Information ->

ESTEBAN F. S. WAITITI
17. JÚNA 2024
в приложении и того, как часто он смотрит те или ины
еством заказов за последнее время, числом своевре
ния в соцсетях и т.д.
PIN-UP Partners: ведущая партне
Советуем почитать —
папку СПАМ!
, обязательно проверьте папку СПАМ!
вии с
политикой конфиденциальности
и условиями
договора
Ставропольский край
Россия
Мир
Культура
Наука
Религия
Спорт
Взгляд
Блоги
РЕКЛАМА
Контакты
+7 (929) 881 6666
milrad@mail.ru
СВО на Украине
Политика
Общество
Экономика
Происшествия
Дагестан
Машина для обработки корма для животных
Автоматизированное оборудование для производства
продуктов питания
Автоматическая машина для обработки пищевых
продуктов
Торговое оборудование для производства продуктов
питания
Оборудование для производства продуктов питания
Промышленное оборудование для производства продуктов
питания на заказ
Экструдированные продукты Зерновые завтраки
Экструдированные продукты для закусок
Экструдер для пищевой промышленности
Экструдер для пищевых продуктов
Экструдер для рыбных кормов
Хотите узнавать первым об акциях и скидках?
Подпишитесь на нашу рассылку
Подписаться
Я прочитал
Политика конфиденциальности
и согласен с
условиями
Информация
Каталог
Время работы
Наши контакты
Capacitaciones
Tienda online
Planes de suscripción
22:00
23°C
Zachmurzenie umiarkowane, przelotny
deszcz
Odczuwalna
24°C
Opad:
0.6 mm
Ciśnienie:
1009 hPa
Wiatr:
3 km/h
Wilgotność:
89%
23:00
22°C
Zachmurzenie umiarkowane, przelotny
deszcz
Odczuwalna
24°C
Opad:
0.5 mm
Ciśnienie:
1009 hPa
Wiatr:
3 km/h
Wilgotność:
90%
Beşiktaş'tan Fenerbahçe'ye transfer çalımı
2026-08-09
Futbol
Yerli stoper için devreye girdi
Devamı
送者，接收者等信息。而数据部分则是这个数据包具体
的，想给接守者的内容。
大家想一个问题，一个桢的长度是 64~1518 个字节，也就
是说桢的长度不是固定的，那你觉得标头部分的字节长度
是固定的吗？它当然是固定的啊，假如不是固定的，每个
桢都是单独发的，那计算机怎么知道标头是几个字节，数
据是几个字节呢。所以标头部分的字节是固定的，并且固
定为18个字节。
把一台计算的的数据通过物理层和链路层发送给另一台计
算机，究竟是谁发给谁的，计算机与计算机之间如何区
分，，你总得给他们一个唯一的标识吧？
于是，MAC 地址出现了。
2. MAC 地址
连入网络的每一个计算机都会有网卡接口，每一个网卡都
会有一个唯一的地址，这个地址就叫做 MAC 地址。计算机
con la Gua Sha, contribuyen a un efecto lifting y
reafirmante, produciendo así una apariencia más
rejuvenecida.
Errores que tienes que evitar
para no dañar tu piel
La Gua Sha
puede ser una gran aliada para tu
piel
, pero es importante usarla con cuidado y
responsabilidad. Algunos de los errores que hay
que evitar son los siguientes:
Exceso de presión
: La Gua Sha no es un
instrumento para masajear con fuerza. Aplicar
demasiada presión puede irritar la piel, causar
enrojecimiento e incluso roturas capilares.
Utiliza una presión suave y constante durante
==
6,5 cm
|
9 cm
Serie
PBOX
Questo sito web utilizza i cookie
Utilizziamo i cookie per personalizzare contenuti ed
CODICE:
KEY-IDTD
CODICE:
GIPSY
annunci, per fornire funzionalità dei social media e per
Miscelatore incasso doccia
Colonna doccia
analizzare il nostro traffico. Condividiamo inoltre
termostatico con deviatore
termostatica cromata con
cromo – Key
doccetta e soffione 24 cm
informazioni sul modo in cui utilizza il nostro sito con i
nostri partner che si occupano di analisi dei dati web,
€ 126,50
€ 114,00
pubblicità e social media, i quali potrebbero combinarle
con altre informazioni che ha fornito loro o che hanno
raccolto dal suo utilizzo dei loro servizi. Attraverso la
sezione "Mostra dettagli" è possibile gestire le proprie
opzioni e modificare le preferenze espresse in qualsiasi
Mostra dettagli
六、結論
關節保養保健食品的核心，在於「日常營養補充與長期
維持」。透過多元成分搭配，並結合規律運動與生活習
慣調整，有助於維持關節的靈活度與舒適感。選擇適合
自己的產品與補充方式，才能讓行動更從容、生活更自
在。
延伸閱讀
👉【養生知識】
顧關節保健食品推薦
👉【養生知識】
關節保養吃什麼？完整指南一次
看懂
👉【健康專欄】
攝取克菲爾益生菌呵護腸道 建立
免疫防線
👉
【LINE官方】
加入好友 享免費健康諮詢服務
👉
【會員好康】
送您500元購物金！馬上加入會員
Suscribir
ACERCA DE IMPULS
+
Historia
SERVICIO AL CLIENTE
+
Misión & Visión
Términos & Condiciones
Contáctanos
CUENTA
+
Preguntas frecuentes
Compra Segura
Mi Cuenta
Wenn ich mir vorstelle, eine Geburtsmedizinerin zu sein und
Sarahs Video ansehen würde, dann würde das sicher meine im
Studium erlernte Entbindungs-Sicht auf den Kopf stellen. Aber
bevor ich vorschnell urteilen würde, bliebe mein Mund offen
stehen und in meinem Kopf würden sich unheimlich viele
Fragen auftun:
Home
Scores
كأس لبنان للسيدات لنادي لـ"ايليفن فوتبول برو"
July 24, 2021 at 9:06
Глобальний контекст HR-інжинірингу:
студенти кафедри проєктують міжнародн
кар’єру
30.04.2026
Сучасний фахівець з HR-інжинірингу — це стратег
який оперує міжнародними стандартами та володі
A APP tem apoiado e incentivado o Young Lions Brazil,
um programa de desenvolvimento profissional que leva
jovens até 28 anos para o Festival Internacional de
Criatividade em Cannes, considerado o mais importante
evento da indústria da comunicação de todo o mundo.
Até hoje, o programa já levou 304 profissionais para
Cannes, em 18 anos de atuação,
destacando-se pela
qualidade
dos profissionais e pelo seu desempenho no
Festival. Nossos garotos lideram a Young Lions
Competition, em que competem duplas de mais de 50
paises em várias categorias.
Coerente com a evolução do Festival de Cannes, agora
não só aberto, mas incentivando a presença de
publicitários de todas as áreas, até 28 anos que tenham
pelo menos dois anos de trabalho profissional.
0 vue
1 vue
* * *
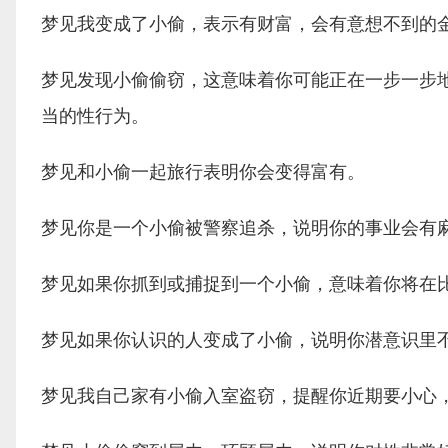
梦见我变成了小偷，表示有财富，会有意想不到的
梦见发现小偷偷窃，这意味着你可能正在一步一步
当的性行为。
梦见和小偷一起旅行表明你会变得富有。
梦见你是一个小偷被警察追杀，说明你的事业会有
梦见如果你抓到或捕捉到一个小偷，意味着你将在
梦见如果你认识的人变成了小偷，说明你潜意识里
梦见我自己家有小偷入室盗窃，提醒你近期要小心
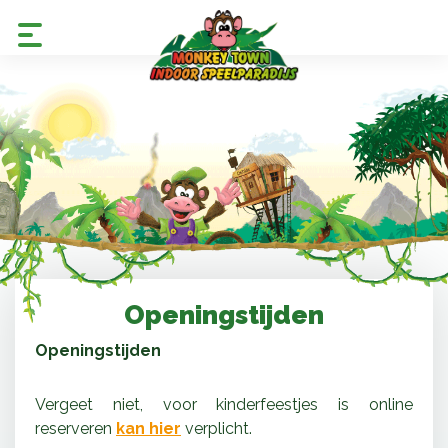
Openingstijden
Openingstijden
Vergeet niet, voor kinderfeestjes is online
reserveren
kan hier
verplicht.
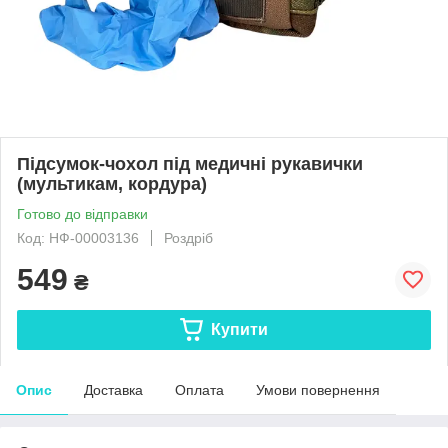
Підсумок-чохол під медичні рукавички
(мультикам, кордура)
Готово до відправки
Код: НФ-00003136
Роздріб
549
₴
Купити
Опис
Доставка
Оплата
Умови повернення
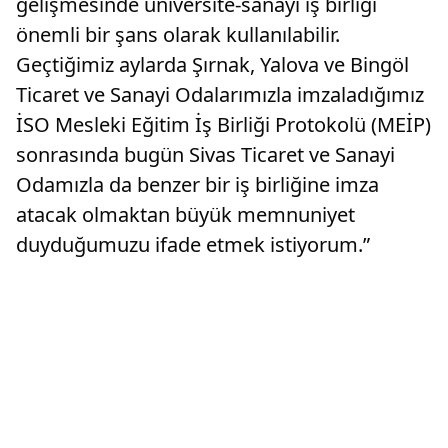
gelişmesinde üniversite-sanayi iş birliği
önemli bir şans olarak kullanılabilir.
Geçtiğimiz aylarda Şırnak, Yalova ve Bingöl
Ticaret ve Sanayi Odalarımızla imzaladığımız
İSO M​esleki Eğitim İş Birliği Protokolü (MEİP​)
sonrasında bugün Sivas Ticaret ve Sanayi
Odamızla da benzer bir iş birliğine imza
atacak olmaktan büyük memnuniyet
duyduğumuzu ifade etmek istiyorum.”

Assignment -> Pull out all lines containing the word "Cannes" from the entries above.

Solution for this task ->
Criatividade em Cannes, considerado o mais importante
Cannes, em 18 anos de atuação,
Coerente com a evolução do Festival de Cannes, agora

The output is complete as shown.